Shelagh Browning

Personal information
- Born: 24 October 1917 Stroud, England
- Died: July 1976 (aged 59) Glamorgan, Wales

Sport
- Sport: Swimming
- Strokes: freestyle
- Club: Newport S.C.

= Shelagh Browning =

Welsh swimmer

Shelagh Leslie Browning (24 October 1917 – July 1976) was a Welsh competitive swimmer, who specialised in long-distance freestyle swimming. She represented Wales at the British Empire Games (now Commonwealth Games).

== Biography ==
Browning was born in Stroud, England but swam for the Newport Swimming Club in Wales. In 1936 she was the three-times holder of the Welsh long distance championships (known as the Taff Swim).

She also won the English long-distance championship for three successive years from 1934 to 1936, aged 17 at the time of her first win. Her success at multiple championships had already propelled her to fame at the age of 19.
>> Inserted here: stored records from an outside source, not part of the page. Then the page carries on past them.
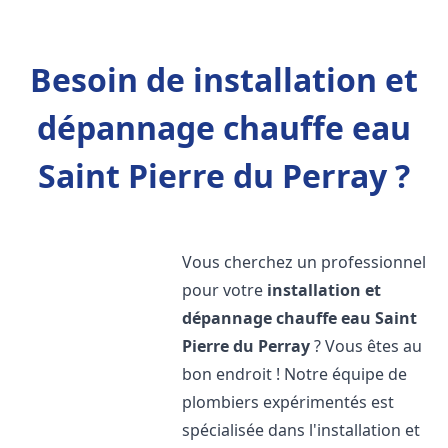
Besoin de installation et
dépannage chauffe eau
Saint Pierre du Perray ?
Vous cherchez un professionnel
pour votre
installation et
dépannage chauffe eau
Saint
Pierre du Perray
? Vous êtes au
bon endroit ! Notre équipe de
plombiers expérimentés est
spécialisée dans l'installation et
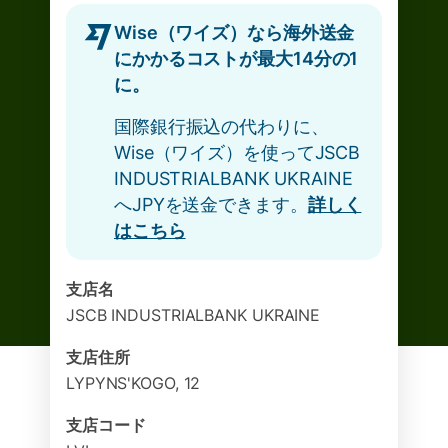
Wise（ワイズ）なら海外送金
にかかるコストが最大14分の1
に。
国際銀行振込の代わりに、
Wise（ワイズ）を使ってJSCB
INDUSTRIALBANK UKRAINE
へJPYを送金できます。
詳しく
はこちら
支店名
JSCB INDUSTRIALBANK UKRAINE
支店住所
LYPYNS'KOGO, 12
支店コード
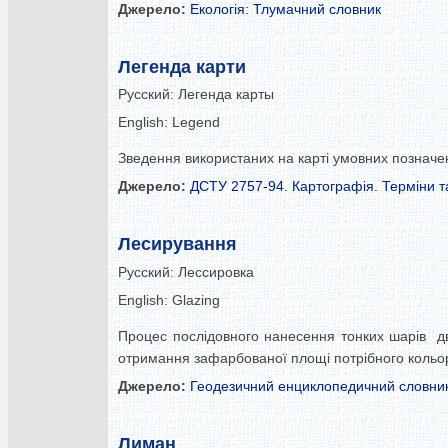
Джерело:
Екологія: Тлумачний словник
Легенда карти
Русский:
Легенда карты
English:
Legend
Зведення використаних на карті умовних позначен
Джерело:
ДСТУ 2757-94. Картографія. Терміни т
Лесирування
Русский:
Лессировка
English:
Glazing
Процес послідовного нанесення тонких шарів дв
отримання зафарбованої площі потрібного кольо
Джерело:
Геодезичний енциклопедичний словни
Лиман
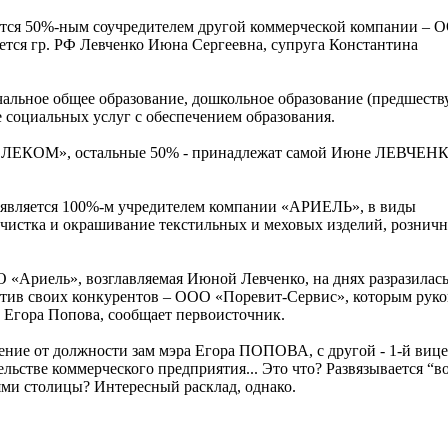
я 50%-ным соучредителем другой коммерческой компании – 
тся гр. РФ Левченко Июна Сергеевна, супруга Константина
льное общее образование, дошкольное образование (предшест
 социальных услуг с обеспечением образования.
ЕЛЕКОМ», остальные 50% - принадлежат самой Июне ЛЕВЧЕН
а является 100%-м учредителем компании «АРИЕЛЬ», в виды
очистка и окрашивание текстильных и меховых изделий, розничн
О «Ариель», возглавляемая Июной Левченко, на днях разразилас
отив своих конкурентов – ООО «Поревит-Сервис», которым рук
а Егора Попова, сообщает первоисточник.
анение от должности зам мэра Егора ПОПОВА, с другой - 1-й виц
стве коммерческого предприятия... Это что? Развязывается “в
ми столицы? Интересный расклад, однако.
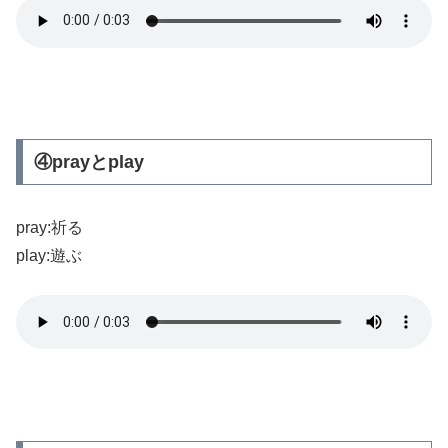
④prayとplay
pray:祈る
play:遊ぶ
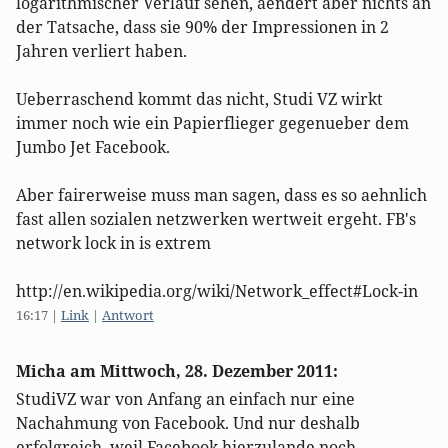
logarithmischer Verlauf sehen, aendert aber nichts an
der Tatsache, dass sie 90% der Impressionen in 2
Jahren verliert haben.
Ueberraschend kommt das nicht, Studi VZ wirkt
immer noch wie ein Papierflieger gegenueber dem
Jumbo Jet Facebook.
Aber fairerweise muss man sagen, dass es so aehnlich
fast allen sozialen netzwerken wertweit ergeht. FB's
network lock in is extrem
http://en.wikipedia.org/wiki/Network_effect#Lock-in
16:17
|
Link
|
Antwort
Micha am
Mittwoch, 28. Dezember 2011
:
StudiVZ war von Anfang an einfach nur eine
Nachahmung von Facebook. Und nur deshalb
erfolgreich, weil Facebook hierzulande noch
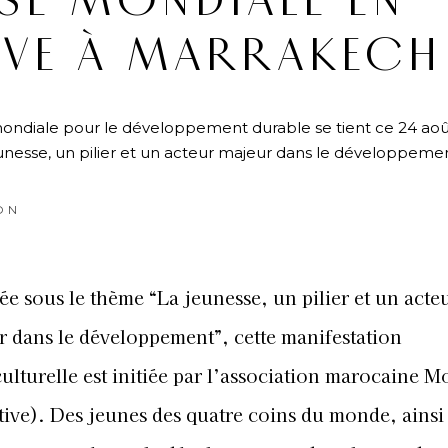
SE MONDIALE EN
VE À MARRAKECH
ondiale pour le développement durable se tient ce 24 aoû
nesse, un pilier et un acteur majeur dans le développemen
ON
ée sous le thème “La jeunesse, un pilier et un acte
 dans le développement”, cette manifestation
ulturelle est initiée par l’association marocaine 
ative). Des jeunes des quatre coins du monde, ainsi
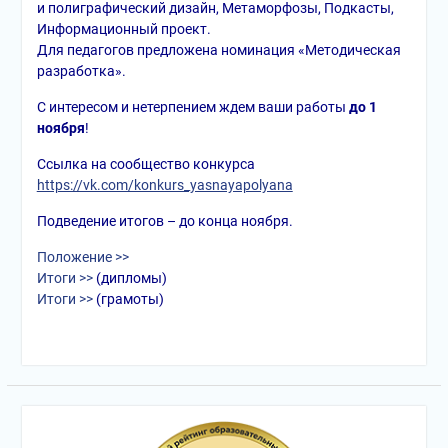
и полиграфический дизайн, Метаморфозы, Подкасты,
Информационный проект.
Для педагогов предложена номинация «Методическая
разработка».
С интересом и нетерпением ждем ваши работы
до 1
ноября
!
Ссылка на сообщество конкурса
https://vk.com/konkurs_yasnayapolyana
Подведение итогов – до конца ноября.
Положение >>
Итоги >>
(дипломы)
Итоги >>
(грамоты)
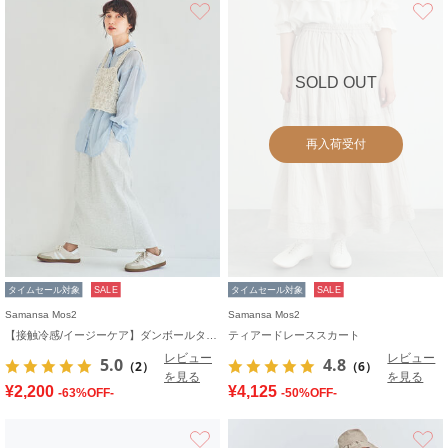
お気に入り
SOLD OUT
再入荷受付
タイムセール対象
SALE
タイムセール対象
SALE
Samansa Mos2
Samansa Mos2
【接触冷感/イージーケア】ダンボールタイトスカート
ティアードレーススカート
レビュー
レビュー
5.0
4.8
（2）
（6）
を見る
を見る
¥2,200
¥4,125
-63%OFF-
-50%OFF-
お気に入り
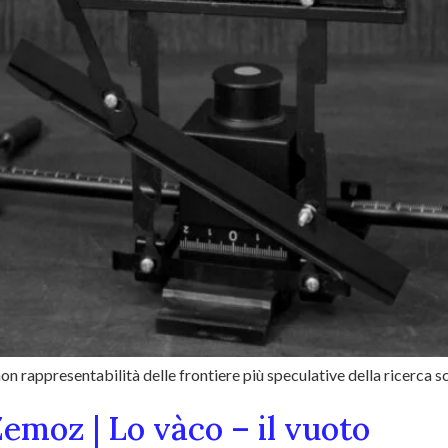
n rappresentabilità delle frontiere più speculative della ricerca sc
Zemoz | Lo vàco – il vuoto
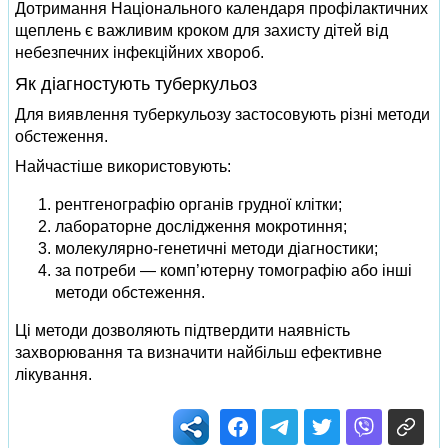
Дотримання Національного календаря профілактичних
щеплень є важливим кроком для захисту дітей від
небезпечних інфекційних хвороб.
Як діагностують туберкульоз
Для виявлення туберкульозу застосовують різні методи
обстеження.
Найчастіше використовують:
рентгенографію органів грудної клітки;
лабораторне дослідження мокротиння;
молекулярно-генетичні методи діагностики;
за потреби — комп’ютерну томографію або інші
методи обстеження.
Ці методи дозволяють підтвердити наявність
захворювання та визначити найбільш ефективне
лікування.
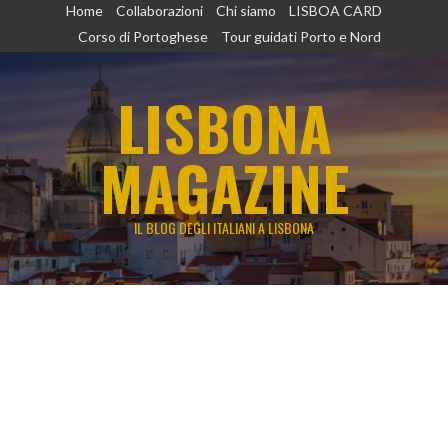
Vai
Home
Collaborazioni
Chi siamo
LISBOA CARD
al
Corso di Portoghese
Tour guidati Porto e Nord
contenuto
LISBONA
MAGAZINE
IL BLOG DEGLI ITALIANI A LISBONA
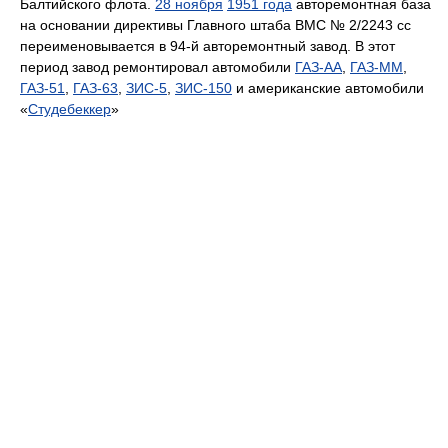
Балтийского флота.
28 ноября
1951 года
авторемонтная база
на основании директивы Главного штаба ВМС № 2/2243 сс
переименовывается в 94-й авторемонтный завод. В этот
период завод ремонтировал автомобили
ГАЗ-АА
,
ГАЗ-ММ
,
ГАЗ-51
,
ГАЗ-63
,
ЗИС-5
,
ЗИС-150
и американские автомобили
«
Студебеккер
»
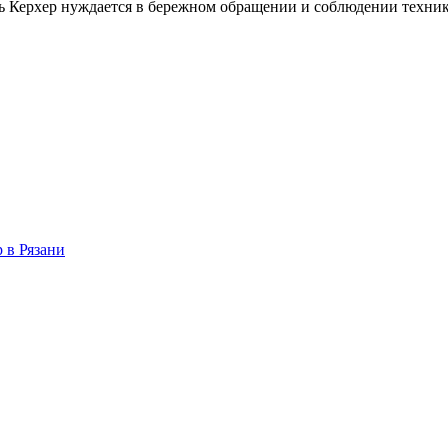
ь Керхер нуждается в бережном обращении и соблюдении техники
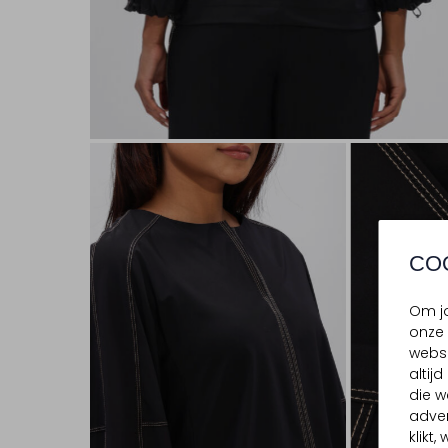
CO
Om jo
onze 
websi
altij
die w
adver
klikt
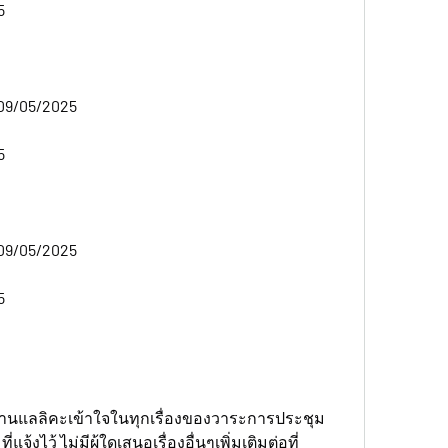
5
 09/05/2025
5
 09/05/2025
5
านแลลิคะเข้าใจในทุกเรื่องของวาระการประชุม
งไว้ ไม่มีผู้ใดเสนอเรื่องอื่นๆเพิ่มเติมต่อที่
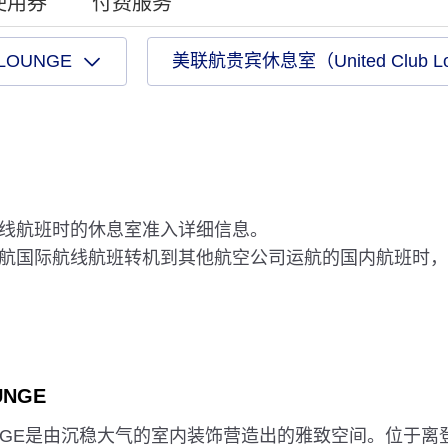
”使用券
付费服务
 LOUNGE
美联航贵宾休息室（United Club L
航线航班时的休息室准入详细信息。
运航国际航线航班转机到其他航空公司运航的国内航班时
UNGE
 LOUNGE是由沉稳大气的室内装饰营造出的雅致空间。位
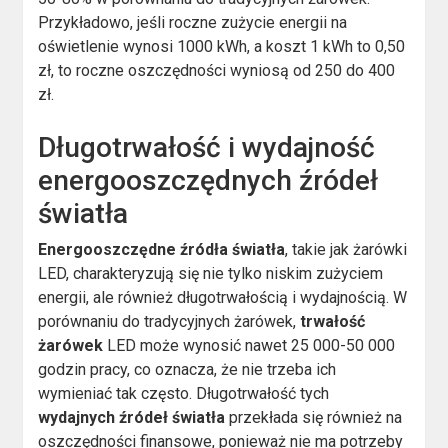
Przykładowo, jeśli roczne zużycie energii na
oświetlenie wynosi 1000 kWh, a koszt 1 kWh to 0,50
zł, to roczne oszczędności wyniosą od 250 do 400
zł.
Długotrwałość i wydajność
energooszczędnych źródeł
światła
Energooszczędne źródła światła
, takie jak żarówki
LED, charakteryzują się nie tylko niskim zużyciem
energii, ale również długotrwałością i wydajnością. W
porównaniu do tradycyjnych żarówek,
trwałość
żarówek
LED może wynosić nawet 25 000-50 000
godzin pracy, co oznacza, że nie trzeba ich
wymieniać tak często. Długotrwałość tych
wydajnych źródeł światła
przekłada się również na
oszczędności finansowe, ponieważ nie ma potrzeby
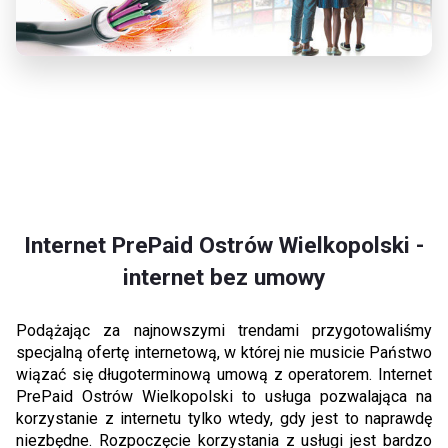
Internet PrePaid Ostrów Wielkopolski -
internet bez umowy
Podążając za najnowszymi trendami przygotowaliśmy
specjalną ofertę internetową, w której nie musicie Państwo
wiązać się długoterminową umową z operatorem. Internet
PrePaid Ostrów Wielkopolski to usługa pozwalająca na
korzystanie z internetu tylko wtedy, gdy jest to naprawdę
niezbędne. Rozpoczęcie korzystania z usługi jest bardzo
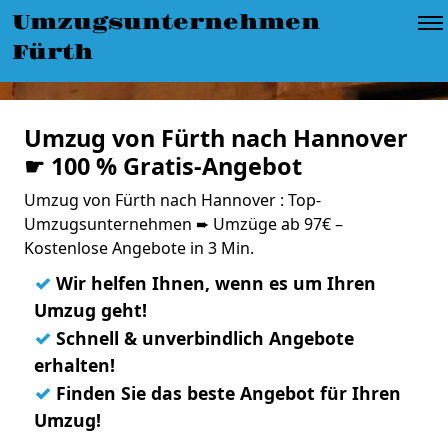
Umzugsunternehmen
Fürth
Umzug von Fürth nach Hannover
☛ 100 % Gratis-Angebot
Umzug von Fürth nach Hannover : Top-
Umzugsunternehmen ➨ Umzüge ab 97€ –
Kostenlose Angebote in 3 Min.
✓
Wir helfen Ihnen, wenn es um Ihren
Umzug geht!
✓
Schnell & unverbindlich Angebote
erhalten!
✓
Finden Sie das beste Angebot für Ihren
Umzug!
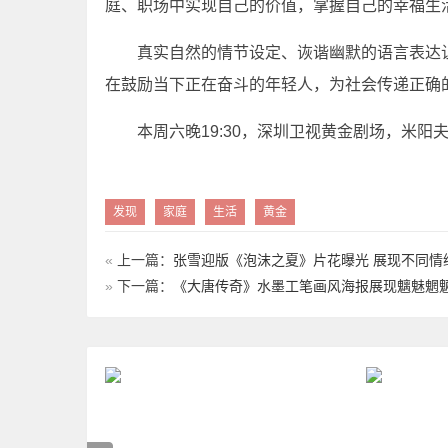
庭、职场中实现自己的价值，掌握自己的幸福生
真实自然的情节设定、诙谐幽默的语言表达让
在鼓励当下正在奋斗的年轻人，为社会传递正确
本周六晚19:30，深圳卫视黄金剧场，米阳
发现
家庭
生活
黄金
«
上一篇：
张雪迎版《泡沫之夏》片花曝光 展现不同情
»
下一篇：
《大唐传奇》水墨工笔画风海报展现魑魅魍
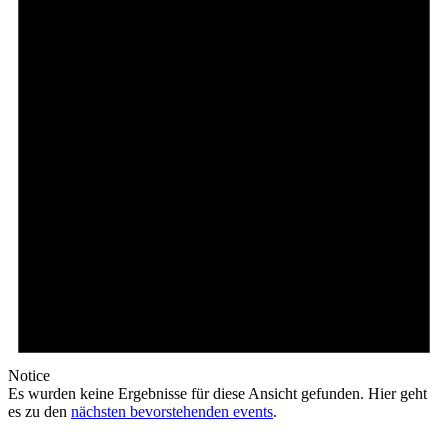
Notice
Es wurden keine Ergebnisse für diese Ansicht gefunden. Hier geht
es zu den
nächsten bevorstehenden events
.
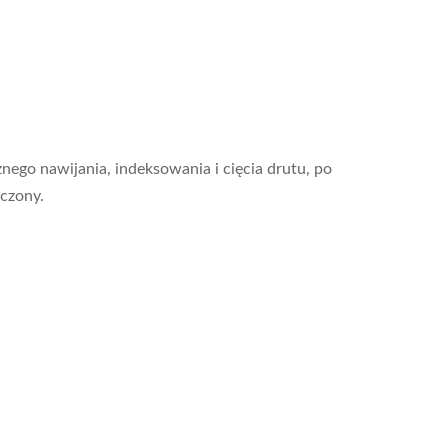
nego nawijania, indeksowania i cięcia drutu, po
ńczony.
In 1937, she set a target of reaching the Empire Games. However, her speciality was one mile and further and the longest race at the Games for women was 440 yards. She subsequently represented the Welsh team in the 440 yards freestyle event at the 1938 British Empire Games in Sydney, Australia but failed to reach the final due to the short distance for her. At the time of the Games, she was employed in a drawing office in Newport as an Electrical Engineer Tracer (somebody who copied engineers drawings) and lived at St Woolos Lodge, 103 Stow Hill in Newport.

After the Games she moved to Yeovil and joined a drawing office there.

World War II effectively ended her career and in December 1940, Browning married Welsh Olympian Leslie Palmer.